DESPITE global sugar price contractions this month, grower confidence and optimism remains high according to peak sugarcane group Canegrowers.
Canegrowers chief executive Ian Ballantyne will brief banking and commercial partners on the state of the market this Thursday, in the wake of news that the EU would dump an additional 500,000 tonnes of out-of-quota sugar onto the world market in the 2009/10 marketing year, causing a larger than warranted sugar price decline throughout February and into March.
The 2010 production is responding to the supply deficit with increased area planted to cane worldwide.
“Australian growers are following this trend, and even in the face of the EU inspired decline, are buoyed by the more attractive prices on offer,” says Mr Ballantyne.
“On the back of a short, dry season in 2009, and with access to forward pricing mechanisms which are enabling them to lock in the still more attractive prices on offer, continuation of reasonable conditions Australian cane production could well increase by as much as 15 per cent,” he said.
This response will be contained to some degree into coming seasons by the limited land available. According to Canegrowers, the sharply declining number of cane farms is expected to level during the next 12 months.

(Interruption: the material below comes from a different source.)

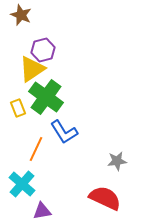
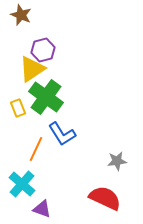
blue L-shape: moved 2 px left, 2 px down
purple triangle: moved 2 px up; rotated 30 degrees clockwise
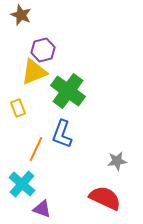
yellow triangle: moved 2 px right, 3 px down; rotated 12 degrees clockwise
green cross: moved 22 px right, 6 px up
blue L-shape: rotated 52 degrees clockwise
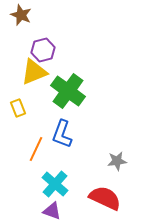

“Australian industry farm numbers have contracted by over 40pc from around 6,200 to 3,800 cane farming businesses in the past decade. During this time the area under cane has declined by a smaller 20pc and seen growth in average farm production,” Mr Ballantyne said.
Changes to the agricultural profile including climate, corporatisation and diversification, have seen the average cane farm change dramatically in the past 10 years.
Some smaller operators have sold to larger neighbours - the average cane farm is getting bigger - average cane production has risen some 40pc despite the fact that 20pc of cane growers have made an active move to diversify farm income.
“The capacity for mills and individual growers to manage a proportion of price exposure three plus years forward has been well taken up – the strong market has encouraged participation in forward pricing,” said Mr Ballantyne.